Task instructions: In the forum thread about finding small numpy arrays inside a larger one, copy out word for word everything from "return indices" down to "hope this helps.".

-- Text provided follows --

Reputation: 467
I guess the title of my question might not be very clear..
I have a small array, say a = ([[0,0,0],[0,0,1],[0,1,1]])
. Then I have a bigger array of a higher dimension, say b = ([[[2,2,2],[2,0,1],[2,1,1]],[[0,0,0],[3,3,1],[3,1,1]],[...]])
.
I'd like to check if one of the elements of a can be found in b
. In this case, I'd find that the first element of a [0,0,0]
is indeed in b
, and then I'd like to retrieve the corresponding index in b
.
I'd like to do that avoiding looping, since from the very little I understood from numpy arrays, they are not meant to be iterated over in a classic way. In other words, I need it to be very fast, because my actual arrays are quite big.
Any idea? Thanks a lot!
Arnaud.
Upvotes: 1
Views: 62
Reputation: 1883
I don't know of a direct way, but I here's a function that works around the problem:
import numpy as np
def find_indices(val, arr):
# first take a mean at the lowest level of each array,
# then compare these to eliminate the majority of entries
mb = np.mean(arr, axis=2); ma = np.mean(val)
Y = np.argwhere(mb==ma)
indices = []
# Then run a quick loop on the remaining elements to
# eliminate arrays that don't match the order
for i in range(len(Y)):
idx = (Y[i,0],Y[i,1])
if np.array_equal(val, arr[idx]):
indices.append(idx)
return indices
# Sample arrays
a = np.array([[0,0,0],[0,0,1],[0,1,1]])
b = np.array([ [[6,5,4],[0,0,1],[2,3,3]], \
[[2,5,4],[6,5,4],[0,0,0]], \
[[2,0,2],[3,5,4],[5,4,6]], \
[[6,5,4],[0,0,0],[2,5,3]] ])
print(find_indices(a[0], b))
# [(1, 2), (3, 1)]
print(find_indices(a[1], b))
# [(0, 1)]
The idea is to use the mean of each array and compare this with the mean of the input. np.argwhere()
is the key here. That way you remove most of the unwanted matches, but I did need to use a loop on the remainder to avoid the unsorted matches (this shouldn't be too memory-consuming). You'll probably want to customise it further, but I hope this helps.
Upvotes: 1

-- Text provided concluded --
-- Exercise data follows --

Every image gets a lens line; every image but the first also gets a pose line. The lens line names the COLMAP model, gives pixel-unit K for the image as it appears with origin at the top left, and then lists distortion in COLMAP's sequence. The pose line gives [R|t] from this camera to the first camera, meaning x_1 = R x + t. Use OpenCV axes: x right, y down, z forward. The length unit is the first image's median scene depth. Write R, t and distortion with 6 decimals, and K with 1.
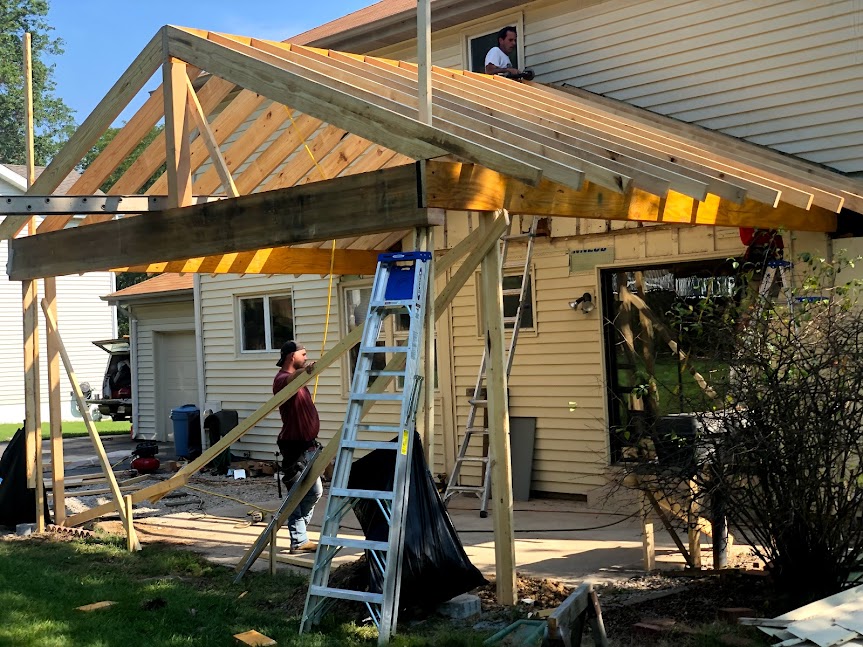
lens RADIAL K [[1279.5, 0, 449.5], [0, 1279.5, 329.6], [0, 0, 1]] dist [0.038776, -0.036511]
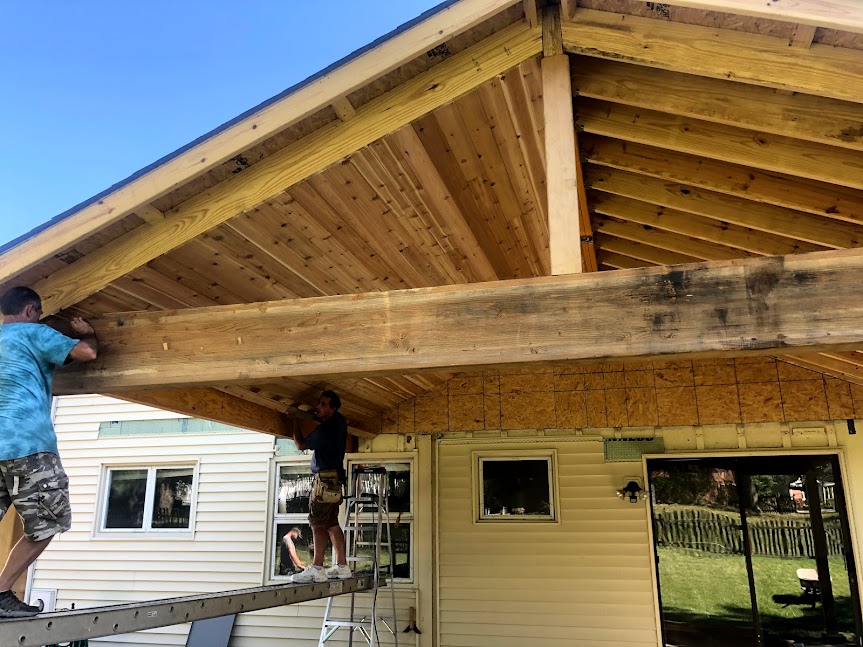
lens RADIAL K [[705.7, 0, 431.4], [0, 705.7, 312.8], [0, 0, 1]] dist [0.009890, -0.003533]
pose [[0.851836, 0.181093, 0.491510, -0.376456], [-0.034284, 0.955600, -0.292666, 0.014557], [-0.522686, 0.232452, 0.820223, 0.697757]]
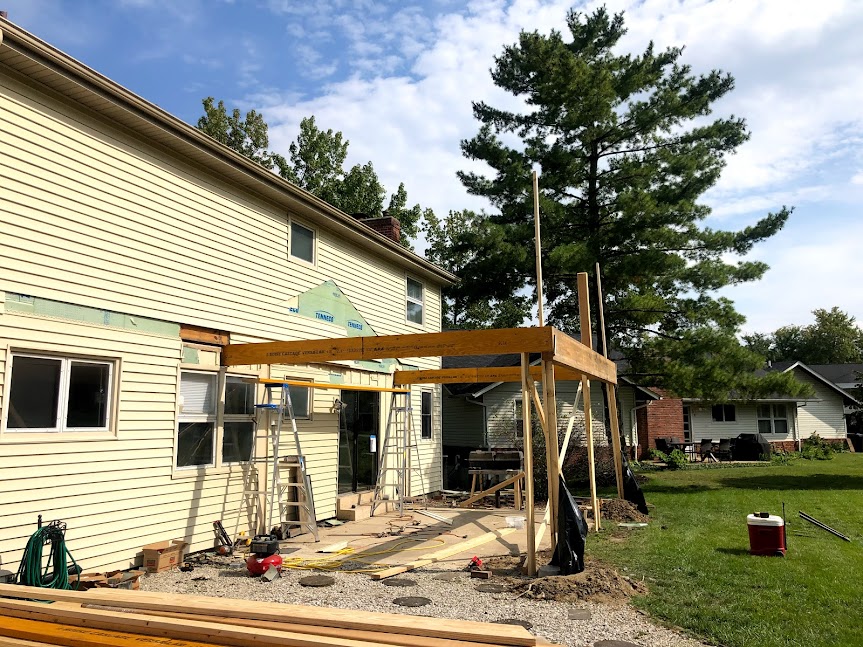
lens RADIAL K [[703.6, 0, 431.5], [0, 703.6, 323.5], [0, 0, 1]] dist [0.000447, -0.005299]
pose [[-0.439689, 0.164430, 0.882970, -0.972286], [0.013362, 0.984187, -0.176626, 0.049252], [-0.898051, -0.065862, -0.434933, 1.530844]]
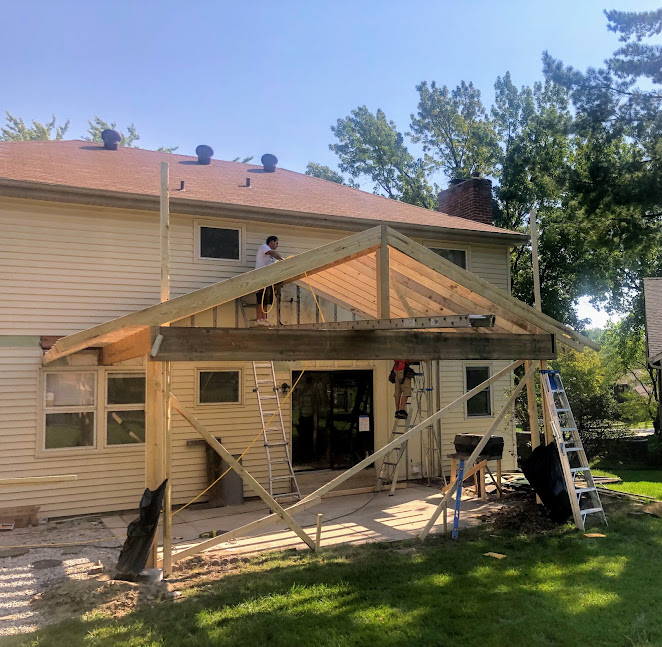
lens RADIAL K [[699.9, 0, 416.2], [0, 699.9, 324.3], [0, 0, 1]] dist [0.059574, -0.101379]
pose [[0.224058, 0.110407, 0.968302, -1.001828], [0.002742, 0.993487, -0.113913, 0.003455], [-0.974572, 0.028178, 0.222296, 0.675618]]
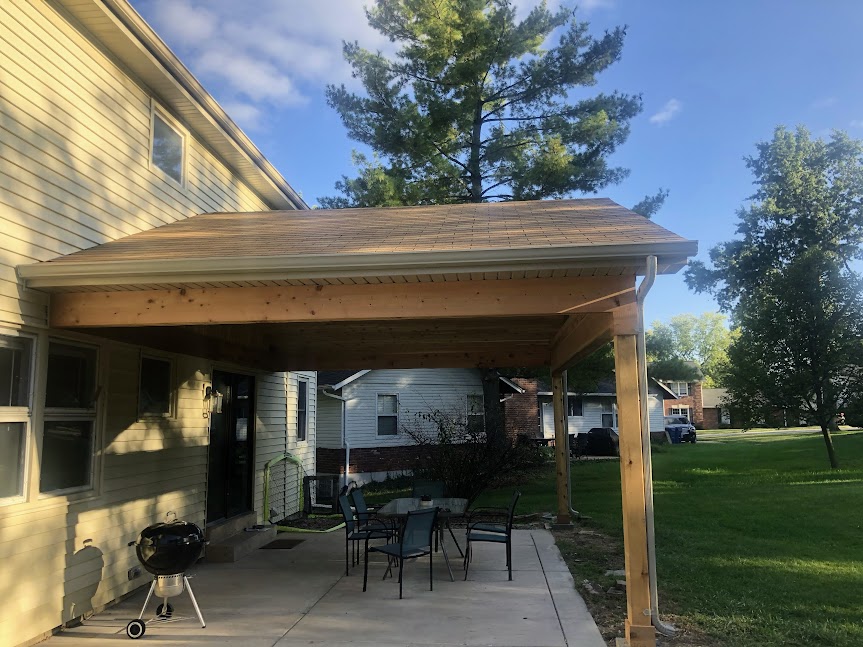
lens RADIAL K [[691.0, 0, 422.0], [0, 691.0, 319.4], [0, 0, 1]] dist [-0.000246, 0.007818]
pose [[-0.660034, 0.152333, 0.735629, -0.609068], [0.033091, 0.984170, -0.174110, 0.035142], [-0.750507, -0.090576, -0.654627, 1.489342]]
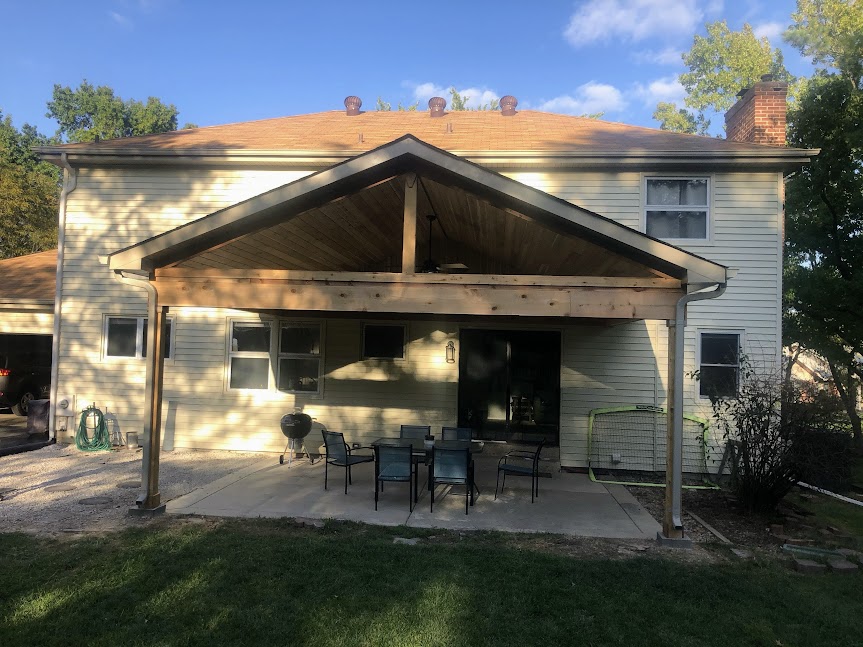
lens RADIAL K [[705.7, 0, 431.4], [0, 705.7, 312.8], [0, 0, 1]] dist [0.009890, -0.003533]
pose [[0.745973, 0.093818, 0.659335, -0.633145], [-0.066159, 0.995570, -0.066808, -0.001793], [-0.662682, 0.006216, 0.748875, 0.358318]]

-- Exercise data concluded --

Task response:
return indices
# Sample arrays
a = np.array([[0,0,0],[0,0,1],[0,1,1]])
b = np.array([ [[6,5,4],[0,0,1],[2,3,3]], \
[[2,5,4],[6,5,4],[0,0,0]], \
[[2,0,2],[3,5,4],[5,4,6]], \
[[6,5,4],[0,0,0],[2,5,3]] ])
print(find_indices(a[0], b))
# [(1, 2), (3, 1)]
print(find_indices(a[1], b))
# [(0, 1)]
The idea is to use the mean of each array and compare this with the mean of the input. np.argwhere()
is the key here. That way you remove most of the unwanted matches, but I did need to use a loop on the remainder to avoid the unsorted matches (this shouldn't be too memory-consuming). You'll probably want to customise it further, but I hope this helps.